La BCE ne pourra pas freiner la hausse de l'euro
La présidente de la BCE, Christine Lagarde, avait certainement imaginé un autre scénario au moment de succéder au "plombier monétaire" italien, Mario Draghi, à la fin de l'année passée. Après une dernière offensive en septembre, Lagarde, qui s'est définie elle-même comme une "chouette sage", a voulu recentrer le débat sur une approche plus verte et une meilleure diversité des genres au sein de l'institution de Francfort, tout en commandant une revue stratégique de la politique monétaire de la banque. Après seulement trois mois, la Française a déjà été rappelée à la dure réalité. La BCE se trouve de nouveau en état d'alerte maximum. Mais que peut-elle et veut-elle encore faire?
La confiance aveugle placée en la BCE et en sa capacité à pouvoir amortir n'importe quel choc via des mesures d'assouplissement avait déjà été ébranlée une première fois en septembre. Avec les mouvements de marché observés depuis la mi-février, on oublierait facilement qu'une atmosphère de crise avait déjà dominé le marché (des taux) l'été dernier (en août). À l'époque, la confiance était au plus bas à cause des discussions sur le Brexit et des négociations commerciales entre les États-Unis et la Chine et l'économie, en fin de cycle, menaçait de plonger. La Fed avait alors réagi en procédant à des baisses de taux préventives et la pression sur la BCE s'était accrue. À l'approche de la réunion de septembre, le marché des taux à court terme européen s'était mis à anticiper plusieurs assouplissements consécutifs (jusqu'à -0,70%). Il avait dû déchanter. La baisse du taux de dépôt de (seulement) 10 points de base s'était accompagnée d'une sérieuse mise en garde: les coûts marginaux d'un taux encore plus négatif sont plus importants que les gains marginaux que cela générerait. La politique monétaire avait brûlé toutes ses cartouches. Draghi (et Lagarde par la suite) se sont alors plus que jamais tournés vers la politique budgétaire pour protéger, si nécessaire, l'économie d'éventuels chocs négatifs. Et les marchés ont eu une réaction révélatrice. Les taux européens et l'euro sont en effet partis à la hausse malgré la baisse de taux, le nouveau discours (plus bas pendant plus longtemps) et le modeste redémarrage des achats d'actifs (20 milliards d'euros par mois).

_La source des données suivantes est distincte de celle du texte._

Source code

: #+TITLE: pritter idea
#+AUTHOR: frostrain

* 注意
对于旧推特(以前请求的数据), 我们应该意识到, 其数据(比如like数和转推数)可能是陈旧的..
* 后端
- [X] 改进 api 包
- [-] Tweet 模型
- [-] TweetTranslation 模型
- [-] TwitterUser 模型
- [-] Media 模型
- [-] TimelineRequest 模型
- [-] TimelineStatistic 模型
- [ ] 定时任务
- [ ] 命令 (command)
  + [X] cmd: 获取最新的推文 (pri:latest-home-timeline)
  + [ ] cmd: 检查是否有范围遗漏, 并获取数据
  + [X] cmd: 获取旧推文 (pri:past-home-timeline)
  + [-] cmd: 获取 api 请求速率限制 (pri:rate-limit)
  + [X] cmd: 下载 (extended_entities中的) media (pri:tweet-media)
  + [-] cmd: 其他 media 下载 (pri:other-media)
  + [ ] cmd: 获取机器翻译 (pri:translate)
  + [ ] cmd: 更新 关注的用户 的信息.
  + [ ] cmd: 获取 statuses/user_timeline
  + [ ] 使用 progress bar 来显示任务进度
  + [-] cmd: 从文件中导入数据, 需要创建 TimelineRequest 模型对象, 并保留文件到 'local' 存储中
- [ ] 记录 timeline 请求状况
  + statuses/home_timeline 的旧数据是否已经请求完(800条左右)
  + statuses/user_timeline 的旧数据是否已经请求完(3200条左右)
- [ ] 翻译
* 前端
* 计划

La pression sur la BCE est de nouveau particulièrement élevée. Le marché des taux à court terme mise de nouveau sur des baisses de taux. En outre, il est aussi question d'injections de liquidités en faveur des PME, d'une augmentation des achats mensuels d'actifs et d'une "forward guidance" encore plus prononcée. Il est encore impossible de savoir ce que la BCE va finalement décider. Mais nous voulons d'ores et déjà tempérer les attentes, surtout au niveau des taux. Dans son discours officiel, la BCE explique vouloir prendre des mesures "ciblées". Mais il y a encore beaucoup de résistance, comme on a pu le constater après la téléconférence exceptionnelle organisée entre les ministres des Finances du G7 et leurs banquiers centraux la semaine dernière. La montagne a finalement accouché d'une souris. Si les autorités ont expliqué suivre la situation de près, la déclaration commune n'a fait état d'aucun plan d'action coordonné tel que celui qui avait été déployé en 2008/2009. Deux heures après cette annonce, la Fed l'a joué solo et a abaissé son taux directeur de 50 points de base.
En ce qui concerne la réaction des marchés, nous pensons que le contenu des mesures de la BCE n'aura pas d'importance. Comme en septembre, la conclusion sera que la BCE a désormais épuisé toutes ses munitions. Les espoirs dans ce que peut encore faire la politique monétaire et ce que veut actuellement faire la politique budgétaire vont encore recevoir un coup. Pour le marché des taux européen, cela signifie probablement la fin des illusions, surtout sur la partie courte de la courbe. Pour l'euro, nous craignons une nouvelle hausse "non désirée" face à un dollar faible. Ce n'est qu'une question de temps avant que le cours EUR/USD ne rompe définitivement la barre de 1,1412. La prochaine zone de résistance technique importante se situe à 1,16-1,1650.